The Australian dollar drifted lower on Wednesday following a downgrade in China's sovereign ratings and a weak domestic construction report, while its New Zealand counterpart held its ground after solid data at home. The Australian dollar eased to $0.7460, away from a three-week peak of $0.7517 set on Tuesday. It briefly dipped to $0.7455 after Moody's cut China's ratings to A1, from Aa3, citing rising debt amid a slowing economy. China is a key export market for Australia.
"The Aussie reaction is not necessarily a direct economic response, it's more a sentiment response," said Annette Beacher, chief macro strategist, FX and rates at TD Securities, adding that anything bad for China is seen as bad for Australia.

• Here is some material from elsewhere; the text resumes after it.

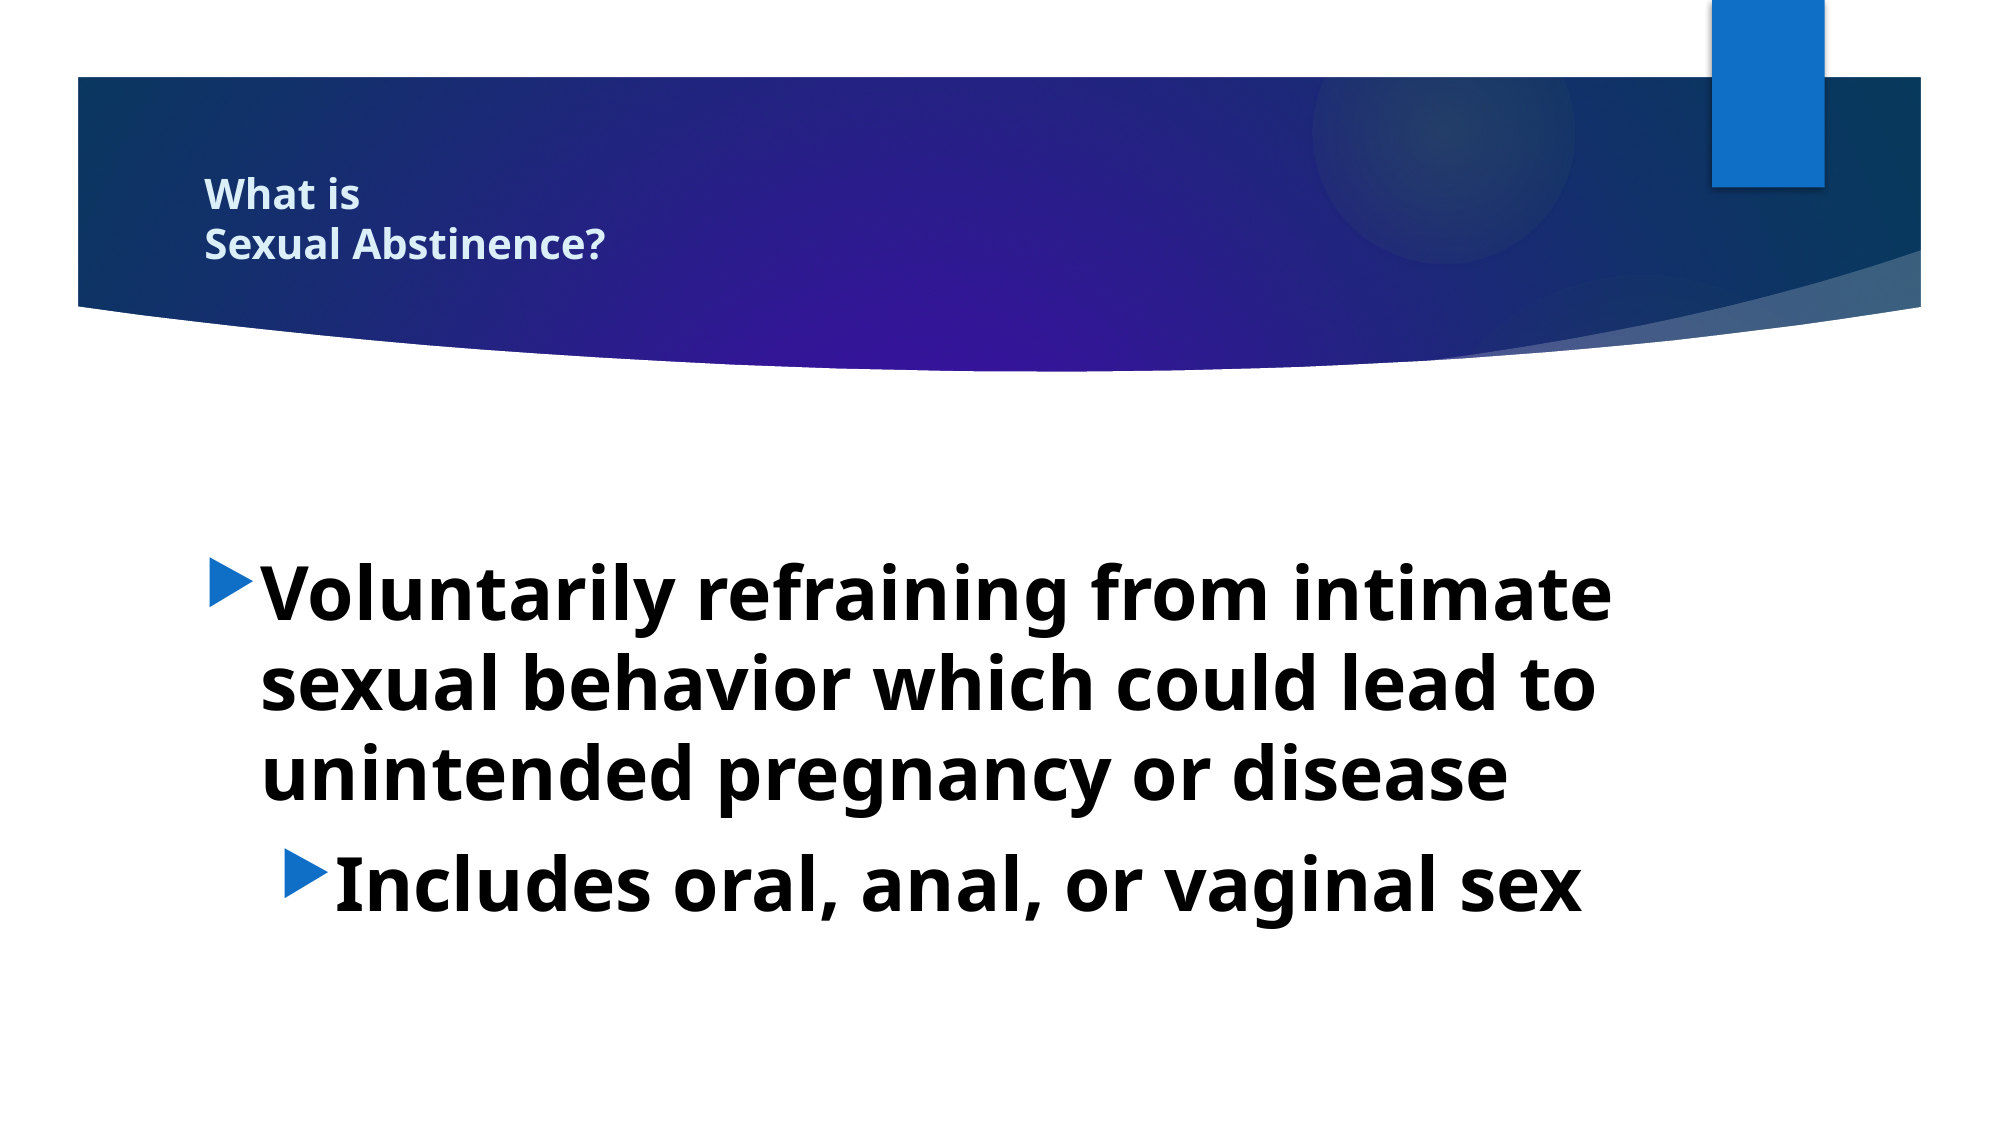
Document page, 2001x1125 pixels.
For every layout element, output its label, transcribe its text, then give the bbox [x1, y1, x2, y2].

title What is Sexual Abstinence? [189, 159, 1627, 276]
list Voluntarily refraining from intimate sexual behavior which could lead to unintended pregnancy or disease Includes oral, anal, or vaginal sex [189, 427, 1638, 988]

Also undermining the Aussie was a 0.7 percent fall in domestic construction work done in the first quarter versus forecasts of a 0.2 percent decrease.
The slippage follows a surprisingly hefty 13.4 percent drop in building approvals in March. Support for the Aussie was seen at around $0.7449. Across the Tasman Sea, the New Zealand dollar held its ground after solid domestic data. It was steady at $0.7014, not far from a one-month high of $0.7050 the previous day. New Zealand posted a trade surplus of NZ$578 million ($405 million) in April, the largest monthly figure since 2015 thanks to dairy, wood and wine exports. Australian government bond futures were soft, with the three-year bond contract off 2 ticks at 98.240. The 10-year contract eased 4.5 ticks to 97.4800, while the 20-year contract was steady at 96.9005. The spread between Australian and US two-year government bonds shrunk to 31 basis points, its smallest level since 2001.